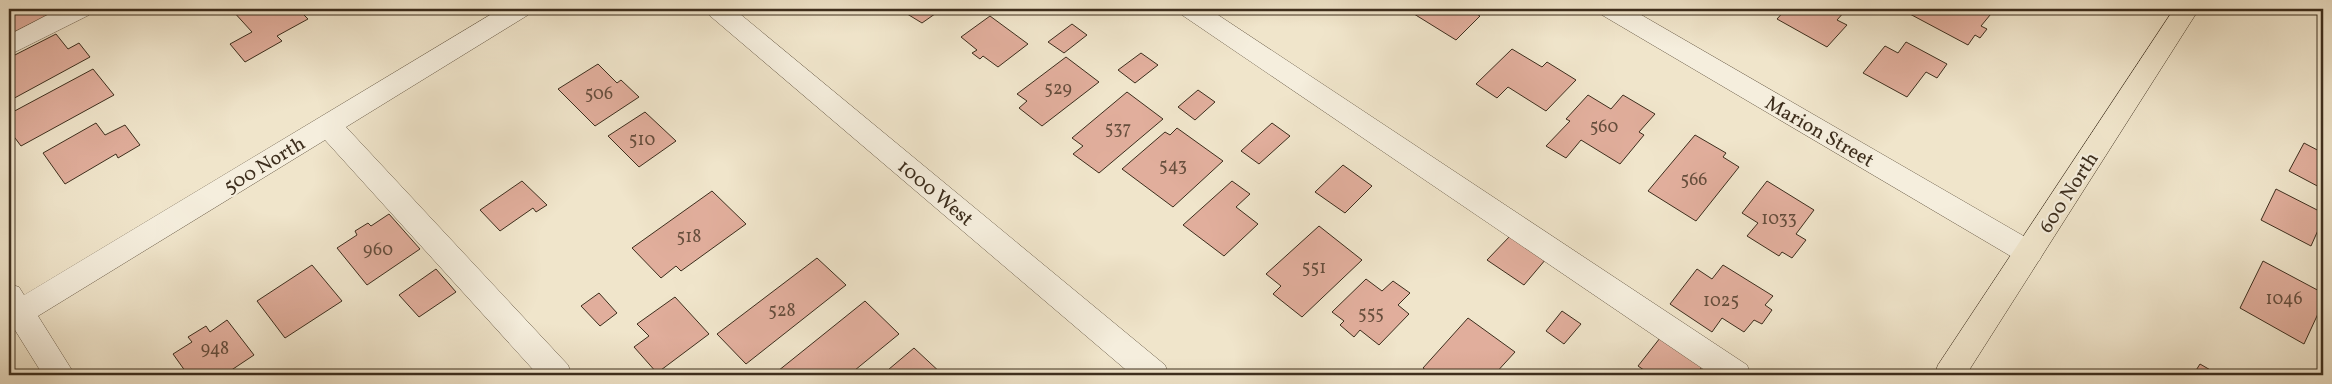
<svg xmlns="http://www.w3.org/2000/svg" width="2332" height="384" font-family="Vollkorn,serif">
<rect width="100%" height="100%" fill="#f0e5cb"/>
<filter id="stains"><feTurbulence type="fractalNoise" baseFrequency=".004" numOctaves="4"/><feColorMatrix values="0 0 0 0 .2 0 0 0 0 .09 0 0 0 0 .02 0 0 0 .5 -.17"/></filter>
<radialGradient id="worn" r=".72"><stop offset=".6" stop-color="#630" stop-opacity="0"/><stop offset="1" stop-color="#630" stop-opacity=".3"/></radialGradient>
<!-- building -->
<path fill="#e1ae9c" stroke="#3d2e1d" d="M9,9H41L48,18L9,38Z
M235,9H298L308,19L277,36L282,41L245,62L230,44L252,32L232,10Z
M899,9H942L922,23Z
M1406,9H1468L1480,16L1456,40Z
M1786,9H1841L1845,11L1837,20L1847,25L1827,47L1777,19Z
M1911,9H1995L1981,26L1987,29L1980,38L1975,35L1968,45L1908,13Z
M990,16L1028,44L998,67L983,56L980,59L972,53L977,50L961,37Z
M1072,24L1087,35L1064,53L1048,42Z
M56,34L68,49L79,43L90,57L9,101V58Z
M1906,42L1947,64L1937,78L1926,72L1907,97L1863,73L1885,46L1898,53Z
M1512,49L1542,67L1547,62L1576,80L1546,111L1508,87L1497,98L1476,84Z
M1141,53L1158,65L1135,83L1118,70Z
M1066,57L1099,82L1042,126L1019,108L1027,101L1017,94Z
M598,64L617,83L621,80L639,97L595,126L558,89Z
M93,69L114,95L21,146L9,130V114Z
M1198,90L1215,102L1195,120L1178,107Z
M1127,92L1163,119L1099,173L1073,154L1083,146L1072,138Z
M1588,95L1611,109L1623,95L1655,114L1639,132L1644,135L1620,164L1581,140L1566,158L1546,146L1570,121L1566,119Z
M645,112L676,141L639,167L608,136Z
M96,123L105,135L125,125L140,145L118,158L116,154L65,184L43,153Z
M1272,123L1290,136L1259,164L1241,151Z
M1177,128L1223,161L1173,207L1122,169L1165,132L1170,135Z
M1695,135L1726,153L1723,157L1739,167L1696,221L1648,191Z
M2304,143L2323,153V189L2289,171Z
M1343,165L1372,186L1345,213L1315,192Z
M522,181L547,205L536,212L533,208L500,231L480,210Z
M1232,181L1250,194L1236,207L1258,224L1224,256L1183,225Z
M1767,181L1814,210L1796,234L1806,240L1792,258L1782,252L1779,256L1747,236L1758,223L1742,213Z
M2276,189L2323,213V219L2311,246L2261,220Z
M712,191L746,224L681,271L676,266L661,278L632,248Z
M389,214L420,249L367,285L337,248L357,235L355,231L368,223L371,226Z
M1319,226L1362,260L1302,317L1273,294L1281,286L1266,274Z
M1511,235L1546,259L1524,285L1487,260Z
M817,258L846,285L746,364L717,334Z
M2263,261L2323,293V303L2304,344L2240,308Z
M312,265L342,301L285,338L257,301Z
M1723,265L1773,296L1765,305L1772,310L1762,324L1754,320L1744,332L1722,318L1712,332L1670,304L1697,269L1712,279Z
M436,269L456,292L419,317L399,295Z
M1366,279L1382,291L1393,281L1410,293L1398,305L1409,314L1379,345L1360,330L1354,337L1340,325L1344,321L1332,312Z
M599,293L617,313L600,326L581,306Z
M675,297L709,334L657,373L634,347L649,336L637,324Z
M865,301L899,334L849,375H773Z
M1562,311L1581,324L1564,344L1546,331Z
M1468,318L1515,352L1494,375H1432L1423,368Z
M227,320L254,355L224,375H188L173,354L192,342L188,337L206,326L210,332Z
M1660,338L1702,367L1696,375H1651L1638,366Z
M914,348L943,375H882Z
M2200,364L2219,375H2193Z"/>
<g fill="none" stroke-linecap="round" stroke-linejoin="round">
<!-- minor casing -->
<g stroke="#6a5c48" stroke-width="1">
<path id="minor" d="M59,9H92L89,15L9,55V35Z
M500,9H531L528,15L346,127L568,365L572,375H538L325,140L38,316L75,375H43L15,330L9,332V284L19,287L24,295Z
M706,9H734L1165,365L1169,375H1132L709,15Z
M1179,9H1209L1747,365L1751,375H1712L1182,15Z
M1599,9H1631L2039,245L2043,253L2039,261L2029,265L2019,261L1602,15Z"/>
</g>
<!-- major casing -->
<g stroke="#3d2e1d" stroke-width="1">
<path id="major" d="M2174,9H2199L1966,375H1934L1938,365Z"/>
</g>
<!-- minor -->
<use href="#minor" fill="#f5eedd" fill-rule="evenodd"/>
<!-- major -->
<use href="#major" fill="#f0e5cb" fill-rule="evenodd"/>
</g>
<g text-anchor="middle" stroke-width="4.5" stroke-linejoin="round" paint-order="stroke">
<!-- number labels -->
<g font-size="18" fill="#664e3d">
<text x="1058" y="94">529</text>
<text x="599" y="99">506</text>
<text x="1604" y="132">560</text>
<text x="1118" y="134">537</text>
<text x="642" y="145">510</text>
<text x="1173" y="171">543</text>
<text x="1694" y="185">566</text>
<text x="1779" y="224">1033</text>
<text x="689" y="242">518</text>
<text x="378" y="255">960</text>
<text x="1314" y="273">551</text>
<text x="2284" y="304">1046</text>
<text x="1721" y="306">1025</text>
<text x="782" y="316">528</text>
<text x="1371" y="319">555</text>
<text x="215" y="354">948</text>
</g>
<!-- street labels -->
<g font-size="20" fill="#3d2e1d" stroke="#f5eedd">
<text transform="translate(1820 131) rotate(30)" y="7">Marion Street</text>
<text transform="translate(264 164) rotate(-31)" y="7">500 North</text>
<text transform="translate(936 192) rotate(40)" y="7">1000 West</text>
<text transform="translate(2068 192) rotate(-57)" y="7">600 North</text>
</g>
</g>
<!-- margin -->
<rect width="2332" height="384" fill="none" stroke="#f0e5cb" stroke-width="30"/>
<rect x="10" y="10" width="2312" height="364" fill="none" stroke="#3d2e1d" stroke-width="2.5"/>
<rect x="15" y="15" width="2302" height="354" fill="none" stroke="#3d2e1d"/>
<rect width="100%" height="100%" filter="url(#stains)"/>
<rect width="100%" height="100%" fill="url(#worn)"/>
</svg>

* * *

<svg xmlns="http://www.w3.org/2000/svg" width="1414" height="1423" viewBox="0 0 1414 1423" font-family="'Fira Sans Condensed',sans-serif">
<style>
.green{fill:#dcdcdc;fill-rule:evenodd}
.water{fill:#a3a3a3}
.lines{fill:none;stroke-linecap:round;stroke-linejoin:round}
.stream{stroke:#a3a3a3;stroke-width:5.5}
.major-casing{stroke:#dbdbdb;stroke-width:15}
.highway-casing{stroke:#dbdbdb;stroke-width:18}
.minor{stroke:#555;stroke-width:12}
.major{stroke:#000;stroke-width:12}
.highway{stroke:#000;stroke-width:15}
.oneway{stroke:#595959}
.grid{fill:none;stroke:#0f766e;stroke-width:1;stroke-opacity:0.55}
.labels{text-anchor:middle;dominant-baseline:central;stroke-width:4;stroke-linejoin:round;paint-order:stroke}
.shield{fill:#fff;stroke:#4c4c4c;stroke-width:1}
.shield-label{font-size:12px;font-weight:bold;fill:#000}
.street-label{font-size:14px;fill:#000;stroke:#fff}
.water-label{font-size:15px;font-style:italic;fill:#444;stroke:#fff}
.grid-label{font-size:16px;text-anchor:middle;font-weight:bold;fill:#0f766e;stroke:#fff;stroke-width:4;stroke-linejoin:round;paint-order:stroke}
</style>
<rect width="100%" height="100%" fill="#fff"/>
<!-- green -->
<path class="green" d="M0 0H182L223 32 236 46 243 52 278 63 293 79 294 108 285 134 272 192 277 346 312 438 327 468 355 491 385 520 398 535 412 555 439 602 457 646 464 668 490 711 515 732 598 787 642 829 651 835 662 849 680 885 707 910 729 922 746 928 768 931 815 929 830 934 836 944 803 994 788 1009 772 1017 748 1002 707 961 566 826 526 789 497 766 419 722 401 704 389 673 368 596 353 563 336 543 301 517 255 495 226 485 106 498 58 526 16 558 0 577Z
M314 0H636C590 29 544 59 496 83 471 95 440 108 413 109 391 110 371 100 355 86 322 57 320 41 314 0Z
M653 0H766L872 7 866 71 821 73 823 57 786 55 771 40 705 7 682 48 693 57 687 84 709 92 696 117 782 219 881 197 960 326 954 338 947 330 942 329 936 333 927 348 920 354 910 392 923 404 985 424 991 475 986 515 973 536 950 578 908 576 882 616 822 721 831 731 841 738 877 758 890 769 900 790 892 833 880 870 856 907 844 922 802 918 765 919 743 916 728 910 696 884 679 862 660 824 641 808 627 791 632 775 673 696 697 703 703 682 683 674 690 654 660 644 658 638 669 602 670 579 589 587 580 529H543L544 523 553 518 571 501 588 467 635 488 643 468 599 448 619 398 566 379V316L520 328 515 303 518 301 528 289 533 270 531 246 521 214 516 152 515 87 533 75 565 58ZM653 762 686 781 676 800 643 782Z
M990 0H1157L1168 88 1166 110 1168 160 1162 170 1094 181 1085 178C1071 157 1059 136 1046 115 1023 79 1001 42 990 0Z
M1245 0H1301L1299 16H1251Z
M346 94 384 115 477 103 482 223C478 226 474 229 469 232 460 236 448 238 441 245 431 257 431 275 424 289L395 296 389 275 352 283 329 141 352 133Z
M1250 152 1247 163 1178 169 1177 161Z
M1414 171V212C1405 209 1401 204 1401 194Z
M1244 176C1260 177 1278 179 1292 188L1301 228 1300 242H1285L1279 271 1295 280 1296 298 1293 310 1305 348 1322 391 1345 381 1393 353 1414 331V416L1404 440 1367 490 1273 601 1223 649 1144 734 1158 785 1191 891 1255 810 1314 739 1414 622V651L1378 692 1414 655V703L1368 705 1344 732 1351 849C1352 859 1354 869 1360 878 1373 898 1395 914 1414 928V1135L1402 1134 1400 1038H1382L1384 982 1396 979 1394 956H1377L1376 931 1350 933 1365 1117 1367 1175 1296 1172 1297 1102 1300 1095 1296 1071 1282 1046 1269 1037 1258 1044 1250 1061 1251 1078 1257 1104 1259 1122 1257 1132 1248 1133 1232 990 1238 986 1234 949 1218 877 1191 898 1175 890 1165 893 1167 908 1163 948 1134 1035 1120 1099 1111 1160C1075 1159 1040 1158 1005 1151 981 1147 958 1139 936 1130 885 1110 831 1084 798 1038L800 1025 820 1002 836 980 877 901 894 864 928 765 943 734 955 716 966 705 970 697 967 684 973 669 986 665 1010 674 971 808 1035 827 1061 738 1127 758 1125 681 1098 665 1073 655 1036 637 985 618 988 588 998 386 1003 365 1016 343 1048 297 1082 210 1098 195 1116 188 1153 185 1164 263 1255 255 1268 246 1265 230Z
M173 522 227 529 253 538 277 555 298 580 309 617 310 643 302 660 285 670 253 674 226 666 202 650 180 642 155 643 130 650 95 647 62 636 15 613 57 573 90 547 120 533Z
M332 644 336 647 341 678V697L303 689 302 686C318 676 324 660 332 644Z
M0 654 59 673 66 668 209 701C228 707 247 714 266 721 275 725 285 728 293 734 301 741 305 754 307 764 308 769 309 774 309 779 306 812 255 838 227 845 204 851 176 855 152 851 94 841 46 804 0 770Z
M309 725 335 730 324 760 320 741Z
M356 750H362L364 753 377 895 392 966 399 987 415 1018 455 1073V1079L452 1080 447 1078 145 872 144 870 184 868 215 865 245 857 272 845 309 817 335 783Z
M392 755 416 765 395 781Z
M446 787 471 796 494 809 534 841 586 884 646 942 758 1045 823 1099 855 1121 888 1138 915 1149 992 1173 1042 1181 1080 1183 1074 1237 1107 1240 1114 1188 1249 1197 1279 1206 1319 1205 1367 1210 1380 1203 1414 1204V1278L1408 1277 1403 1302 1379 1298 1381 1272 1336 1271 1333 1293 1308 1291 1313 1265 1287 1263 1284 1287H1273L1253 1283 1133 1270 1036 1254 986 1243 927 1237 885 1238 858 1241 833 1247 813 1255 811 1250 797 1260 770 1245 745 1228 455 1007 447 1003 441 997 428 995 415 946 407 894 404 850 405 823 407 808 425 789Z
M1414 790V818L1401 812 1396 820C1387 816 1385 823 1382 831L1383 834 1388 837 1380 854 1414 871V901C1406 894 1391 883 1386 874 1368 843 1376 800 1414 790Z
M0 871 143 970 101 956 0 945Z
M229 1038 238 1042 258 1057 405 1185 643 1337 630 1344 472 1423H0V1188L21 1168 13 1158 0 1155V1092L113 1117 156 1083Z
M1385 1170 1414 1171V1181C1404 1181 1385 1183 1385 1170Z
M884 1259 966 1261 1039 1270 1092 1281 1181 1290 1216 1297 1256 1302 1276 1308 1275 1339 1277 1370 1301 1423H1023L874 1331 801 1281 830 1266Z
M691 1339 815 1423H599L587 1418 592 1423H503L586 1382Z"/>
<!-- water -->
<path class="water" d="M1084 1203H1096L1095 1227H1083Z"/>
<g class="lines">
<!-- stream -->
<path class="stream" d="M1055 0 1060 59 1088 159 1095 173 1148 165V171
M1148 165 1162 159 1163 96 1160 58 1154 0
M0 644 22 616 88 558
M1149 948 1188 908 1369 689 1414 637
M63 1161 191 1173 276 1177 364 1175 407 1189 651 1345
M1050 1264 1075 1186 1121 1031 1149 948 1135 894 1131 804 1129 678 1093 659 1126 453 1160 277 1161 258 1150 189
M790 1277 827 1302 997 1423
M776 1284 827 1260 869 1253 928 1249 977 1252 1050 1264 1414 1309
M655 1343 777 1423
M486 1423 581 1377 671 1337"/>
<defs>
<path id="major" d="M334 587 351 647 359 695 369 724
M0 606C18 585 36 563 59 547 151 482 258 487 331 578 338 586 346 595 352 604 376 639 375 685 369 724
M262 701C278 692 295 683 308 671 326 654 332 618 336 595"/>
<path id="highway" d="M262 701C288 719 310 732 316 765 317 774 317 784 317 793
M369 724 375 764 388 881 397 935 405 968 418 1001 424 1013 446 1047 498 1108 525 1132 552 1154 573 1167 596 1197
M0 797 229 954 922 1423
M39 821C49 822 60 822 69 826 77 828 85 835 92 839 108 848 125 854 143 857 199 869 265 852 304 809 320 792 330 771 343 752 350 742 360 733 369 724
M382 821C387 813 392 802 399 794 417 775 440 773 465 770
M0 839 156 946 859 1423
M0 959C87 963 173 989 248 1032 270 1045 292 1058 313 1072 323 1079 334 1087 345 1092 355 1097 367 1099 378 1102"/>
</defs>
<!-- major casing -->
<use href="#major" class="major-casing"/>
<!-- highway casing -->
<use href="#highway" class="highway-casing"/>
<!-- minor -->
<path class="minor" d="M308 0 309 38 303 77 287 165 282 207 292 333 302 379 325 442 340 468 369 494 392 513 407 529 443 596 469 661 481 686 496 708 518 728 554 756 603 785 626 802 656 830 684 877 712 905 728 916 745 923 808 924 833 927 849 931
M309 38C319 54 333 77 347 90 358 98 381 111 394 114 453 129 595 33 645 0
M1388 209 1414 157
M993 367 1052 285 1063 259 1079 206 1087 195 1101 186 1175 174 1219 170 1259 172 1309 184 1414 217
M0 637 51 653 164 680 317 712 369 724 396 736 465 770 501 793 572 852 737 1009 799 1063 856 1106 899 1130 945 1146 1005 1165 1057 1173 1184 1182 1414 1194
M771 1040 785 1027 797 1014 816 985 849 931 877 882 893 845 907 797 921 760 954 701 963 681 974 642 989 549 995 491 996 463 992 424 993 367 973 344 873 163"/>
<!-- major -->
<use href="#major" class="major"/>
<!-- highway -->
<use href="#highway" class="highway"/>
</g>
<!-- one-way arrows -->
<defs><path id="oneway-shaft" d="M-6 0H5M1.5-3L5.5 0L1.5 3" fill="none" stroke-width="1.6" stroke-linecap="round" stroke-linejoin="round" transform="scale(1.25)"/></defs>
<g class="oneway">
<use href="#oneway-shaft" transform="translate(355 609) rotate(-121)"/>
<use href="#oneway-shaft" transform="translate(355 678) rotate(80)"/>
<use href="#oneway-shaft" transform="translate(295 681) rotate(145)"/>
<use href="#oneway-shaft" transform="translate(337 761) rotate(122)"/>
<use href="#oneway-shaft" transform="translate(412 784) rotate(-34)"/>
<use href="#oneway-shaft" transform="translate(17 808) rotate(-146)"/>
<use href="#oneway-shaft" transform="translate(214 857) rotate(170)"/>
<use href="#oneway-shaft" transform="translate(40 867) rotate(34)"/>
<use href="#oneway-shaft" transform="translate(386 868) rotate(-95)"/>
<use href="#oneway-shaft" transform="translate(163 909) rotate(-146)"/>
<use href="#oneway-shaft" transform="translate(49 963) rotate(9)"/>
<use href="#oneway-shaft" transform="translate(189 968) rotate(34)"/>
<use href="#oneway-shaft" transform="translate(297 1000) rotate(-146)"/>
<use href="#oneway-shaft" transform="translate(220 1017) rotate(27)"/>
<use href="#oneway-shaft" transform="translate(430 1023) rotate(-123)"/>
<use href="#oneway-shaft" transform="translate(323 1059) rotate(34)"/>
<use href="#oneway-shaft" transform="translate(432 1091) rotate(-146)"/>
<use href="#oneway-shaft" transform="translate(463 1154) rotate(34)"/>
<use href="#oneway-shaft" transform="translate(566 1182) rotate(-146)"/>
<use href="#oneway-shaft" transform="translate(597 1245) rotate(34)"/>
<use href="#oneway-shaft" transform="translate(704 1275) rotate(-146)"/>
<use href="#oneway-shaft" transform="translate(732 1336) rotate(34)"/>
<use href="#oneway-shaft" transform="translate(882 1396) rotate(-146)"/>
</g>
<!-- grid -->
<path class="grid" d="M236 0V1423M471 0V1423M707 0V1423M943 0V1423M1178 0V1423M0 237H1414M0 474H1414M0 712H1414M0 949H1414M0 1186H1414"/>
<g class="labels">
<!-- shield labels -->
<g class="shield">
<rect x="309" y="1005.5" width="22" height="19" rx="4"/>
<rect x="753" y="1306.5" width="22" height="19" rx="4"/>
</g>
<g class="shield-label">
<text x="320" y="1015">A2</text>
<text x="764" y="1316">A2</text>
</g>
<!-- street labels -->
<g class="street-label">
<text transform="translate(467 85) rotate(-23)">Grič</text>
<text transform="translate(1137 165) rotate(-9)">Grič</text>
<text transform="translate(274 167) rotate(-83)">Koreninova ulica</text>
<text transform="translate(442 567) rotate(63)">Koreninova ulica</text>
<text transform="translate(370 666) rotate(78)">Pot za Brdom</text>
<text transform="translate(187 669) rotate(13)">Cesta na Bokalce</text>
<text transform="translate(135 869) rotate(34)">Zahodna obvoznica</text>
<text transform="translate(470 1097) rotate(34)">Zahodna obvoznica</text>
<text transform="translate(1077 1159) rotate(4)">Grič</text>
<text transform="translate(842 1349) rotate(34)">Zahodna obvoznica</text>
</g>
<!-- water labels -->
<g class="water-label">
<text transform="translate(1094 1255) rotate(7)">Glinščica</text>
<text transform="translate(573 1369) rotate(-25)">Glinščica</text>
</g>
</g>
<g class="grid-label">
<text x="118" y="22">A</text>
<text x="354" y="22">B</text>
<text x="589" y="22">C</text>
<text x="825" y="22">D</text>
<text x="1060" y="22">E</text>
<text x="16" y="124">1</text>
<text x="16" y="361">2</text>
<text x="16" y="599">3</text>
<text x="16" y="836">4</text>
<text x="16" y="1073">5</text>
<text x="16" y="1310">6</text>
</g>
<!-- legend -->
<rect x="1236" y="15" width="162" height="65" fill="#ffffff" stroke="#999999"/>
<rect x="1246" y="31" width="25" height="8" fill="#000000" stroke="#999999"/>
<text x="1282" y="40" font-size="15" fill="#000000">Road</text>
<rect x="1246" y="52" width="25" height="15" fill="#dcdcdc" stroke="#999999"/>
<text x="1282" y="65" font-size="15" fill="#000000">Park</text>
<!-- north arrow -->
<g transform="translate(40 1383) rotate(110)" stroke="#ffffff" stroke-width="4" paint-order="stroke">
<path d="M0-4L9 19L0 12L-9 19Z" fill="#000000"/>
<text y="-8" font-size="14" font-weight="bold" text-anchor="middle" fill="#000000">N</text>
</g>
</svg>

▶ DIRECTIONS FOR THIS TASK
Wherever a line of the entries holds the string "filter", copy that line.

▶ RESULT OF THIS EXERCISE
<filter id="stains"><feTurbulence type="fractalNoise" baseFrequency=".004" numOctaves="4"/><feColorMatrix values="0 0 0 0 .2 0 0 0 0 .09 0 0 0 0 .02 0 0 0 .5 -.17"/></filter>
<rect width="100%" height="100%" filter="url(#stains)"/>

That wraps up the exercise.